Reproduce every line of the listing below verbatim, leaving out the pictures.

Short-answer chart tasks
★ ★ ★

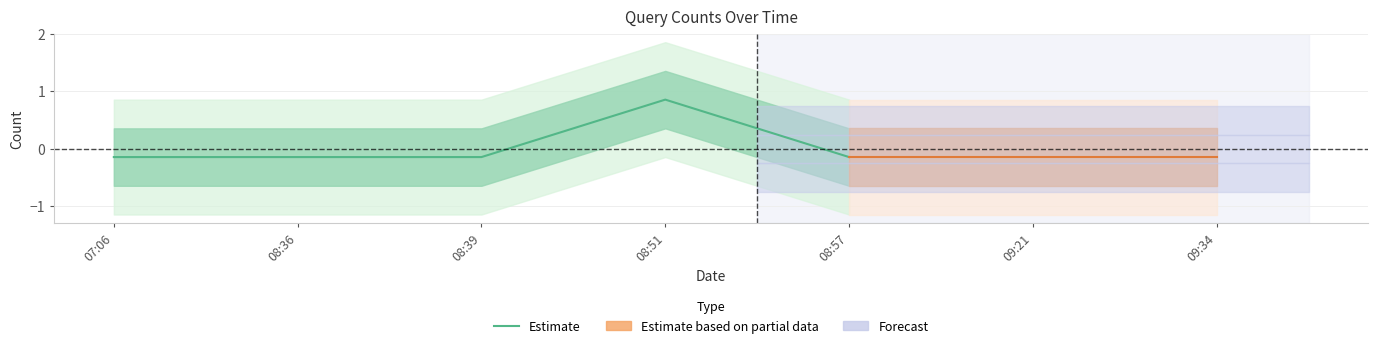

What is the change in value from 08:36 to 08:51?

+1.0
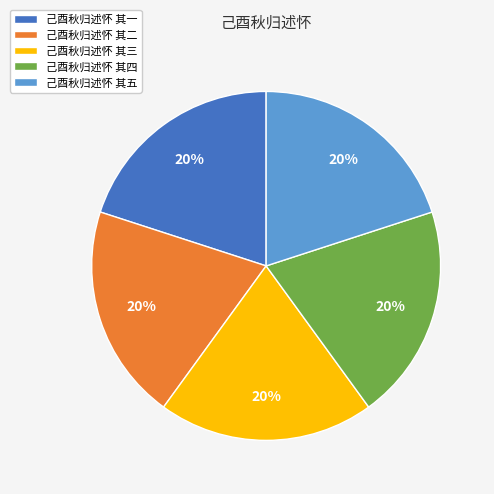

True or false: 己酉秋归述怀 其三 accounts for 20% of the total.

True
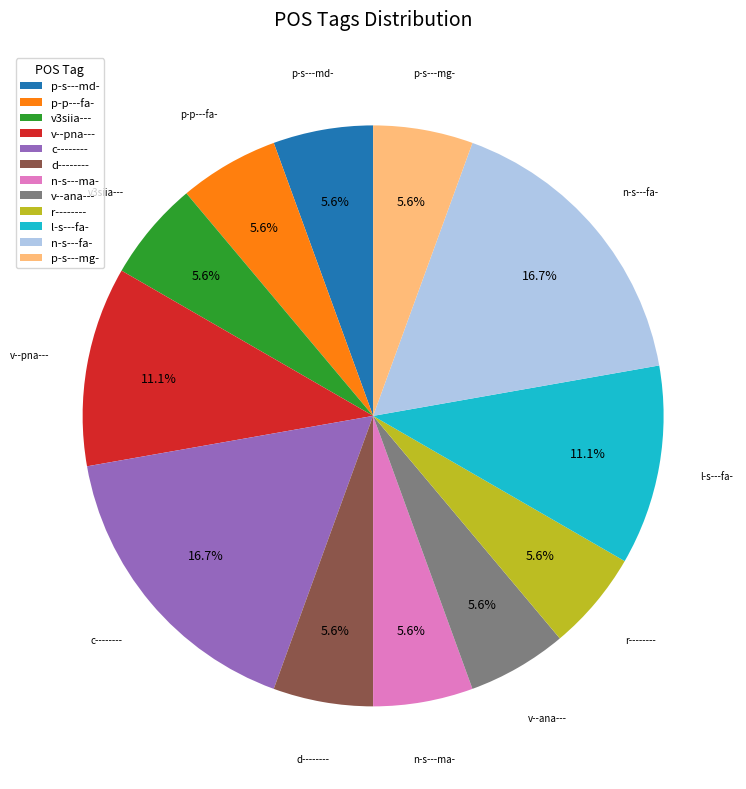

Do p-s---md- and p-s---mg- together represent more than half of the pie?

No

★ ★ ★

▶ FINAL ANSWER
What is the change in value from 08:36 to 08:51?

+1.0

True or false: 己酉秋归述怀 其三 accounts for 20% of the total.

True

Do p-s---md- and p-s---mg- together represent more than half of the pie?

No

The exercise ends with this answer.